What is Malaria?
Malaria is a potentially fatal illness of tropical and subtropical regions. The disease is caused by a parasite, which is transmitted to human beings bitten by infected Mosquitoes.
Which areas harbour Malaria? Within South Africa’s borders the disease is encountered mainly in Northern and Eastern area of South Africa in the provinces of Mpumalanga, Northern Kwazulu Natal and the border areas of the Limpopo and Northwest provinces.
Malaria transmission is at its highest during the warmer and wetter months of November through to April. From May through to October the risks of acquiring Malaria are reduced and quite low in the Kruger Park area as it is very dry.
How to avoid Malaria Prevention of Malaria relies on adopting personal protection measures designed to reduce the chances of attracting a mosquito bite, and the use of appropriate anti-malarial medication are important, and neither should be neglected at the expense of the other.
Personal protection measures Personal protection measures against Mosquito bites include the use of an appropriate insect repellent containing Di-ethyl Toluamide (Deet), the wearing of clothing to conceal as much of the body as practical, sleeping under Mosquito nets, and the spraying of sleeping quarters with a suitable Pyrethroid containing insecticide. Some places spray their rooms and surrounding dams where Mosquitoes breed with an eco-friendly Pyrethroid on a weekly basis.
Anti-Malaria tablets (Prophylaxis) There are a number of different types of Anti-Malaria tablets available. Choosing one depends both upon the particular area being visited, and your own medical history. Within South Africa’s borders the recommended tablets are Mefloquine (Mefliam) or Doxycycline as being the most effective. Both these drugs require a prescription. Mefloquine is taken in adult dosage of one tablet per week. This should be commenced at least one week before entering the Malaria area and continued for four weeks after leaving the area. Meflocuine is best taken at night after a meal, and with liquids. Doxycycline is taken in an adult dosage of 100mg per day, starting a day or two before entering a malaria area. Like Meflocuine it should be taken for four weeks after return. The drug should be taken after a meal, and washed down with plenty of liquid. It should be avoided in pregnancy and children. A combination of Chloroquine and Proguanil can be used as, prophylaxis and is available without a doctor’s prescription. This combination is more difficult to use than the simpler Mefloquine and Doxycycline regimes, and is believed to offer less protection.
No method of Malaria protection is 100% effective and there is still a small chance of contracting Malaria despite the taking of Anti-Malaria medication and the adoption of personal protection methods. This does not mean that Anti-Malaria and personal protection measures should be neglected, simply that any traveller developing possible symptoms of Malaria should seek medical advice despite having taken the prescribed precautions.

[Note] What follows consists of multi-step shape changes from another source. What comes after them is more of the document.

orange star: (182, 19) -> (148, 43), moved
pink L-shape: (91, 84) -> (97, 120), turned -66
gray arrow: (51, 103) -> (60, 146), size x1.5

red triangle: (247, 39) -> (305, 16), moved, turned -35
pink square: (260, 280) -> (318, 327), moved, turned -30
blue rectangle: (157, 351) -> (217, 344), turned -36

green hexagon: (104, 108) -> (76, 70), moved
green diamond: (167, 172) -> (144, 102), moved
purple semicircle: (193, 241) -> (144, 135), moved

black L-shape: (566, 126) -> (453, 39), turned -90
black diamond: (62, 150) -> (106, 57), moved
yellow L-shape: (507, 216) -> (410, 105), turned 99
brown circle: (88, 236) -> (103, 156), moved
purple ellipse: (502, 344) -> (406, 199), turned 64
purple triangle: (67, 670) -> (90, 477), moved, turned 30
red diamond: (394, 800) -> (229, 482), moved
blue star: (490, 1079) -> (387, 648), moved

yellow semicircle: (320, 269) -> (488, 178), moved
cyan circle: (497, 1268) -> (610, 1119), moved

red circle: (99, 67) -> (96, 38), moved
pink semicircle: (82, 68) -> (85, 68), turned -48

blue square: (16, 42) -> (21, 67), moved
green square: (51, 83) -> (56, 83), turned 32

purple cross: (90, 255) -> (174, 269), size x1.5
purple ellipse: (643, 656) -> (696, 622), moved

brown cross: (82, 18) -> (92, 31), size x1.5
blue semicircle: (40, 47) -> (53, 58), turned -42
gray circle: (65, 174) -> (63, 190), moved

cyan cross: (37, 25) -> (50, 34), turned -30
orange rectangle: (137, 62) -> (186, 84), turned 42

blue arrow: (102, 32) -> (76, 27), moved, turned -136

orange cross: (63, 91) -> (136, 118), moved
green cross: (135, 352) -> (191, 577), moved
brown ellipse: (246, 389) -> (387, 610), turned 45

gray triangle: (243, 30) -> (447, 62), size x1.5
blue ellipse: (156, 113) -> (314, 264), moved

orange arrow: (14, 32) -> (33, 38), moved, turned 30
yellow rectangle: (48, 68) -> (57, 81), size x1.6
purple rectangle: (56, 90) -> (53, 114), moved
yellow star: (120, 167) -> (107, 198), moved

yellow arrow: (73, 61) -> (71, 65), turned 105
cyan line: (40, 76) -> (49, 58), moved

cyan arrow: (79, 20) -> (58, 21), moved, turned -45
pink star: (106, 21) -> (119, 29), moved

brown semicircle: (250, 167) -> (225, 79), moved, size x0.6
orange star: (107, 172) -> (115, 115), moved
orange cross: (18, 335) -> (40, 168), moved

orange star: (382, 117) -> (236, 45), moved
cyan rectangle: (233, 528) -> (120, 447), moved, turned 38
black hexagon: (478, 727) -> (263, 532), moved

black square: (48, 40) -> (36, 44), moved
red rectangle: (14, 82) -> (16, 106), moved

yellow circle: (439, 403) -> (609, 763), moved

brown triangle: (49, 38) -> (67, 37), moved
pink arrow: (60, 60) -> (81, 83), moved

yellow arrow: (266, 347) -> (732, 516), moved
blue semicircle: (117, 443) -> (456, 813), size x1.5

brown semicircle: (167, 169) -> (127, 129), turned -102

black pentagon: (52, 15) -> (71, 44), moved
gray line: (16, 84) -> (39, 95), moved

Malaria Symptoms Symptoms of Malaria may include a generalized body ache, tiredness, headache, sore throat, diarrhoea, and fever. It is worth emphasizing that these symptoms may not be dramatic, and can easily be mistaken for an attack of influenza or similar non-life-threatening illness. Deterioration can then be sudden and dramatic, with a rapid increase in the number of parasites in your bloodstream. A high swinging fever may develop, with marked shivering and dramatic perspiration.
If you develop any Influenza-like illness or fever within seven day of entering, or six months of departing a Malaria area, seek immediate medical attention. Blood tests should be taken to check for possible Malaria infection. It may be sensible to have a second blood test taken if a first test is negative for Malaria, to be certain of excluding the disease.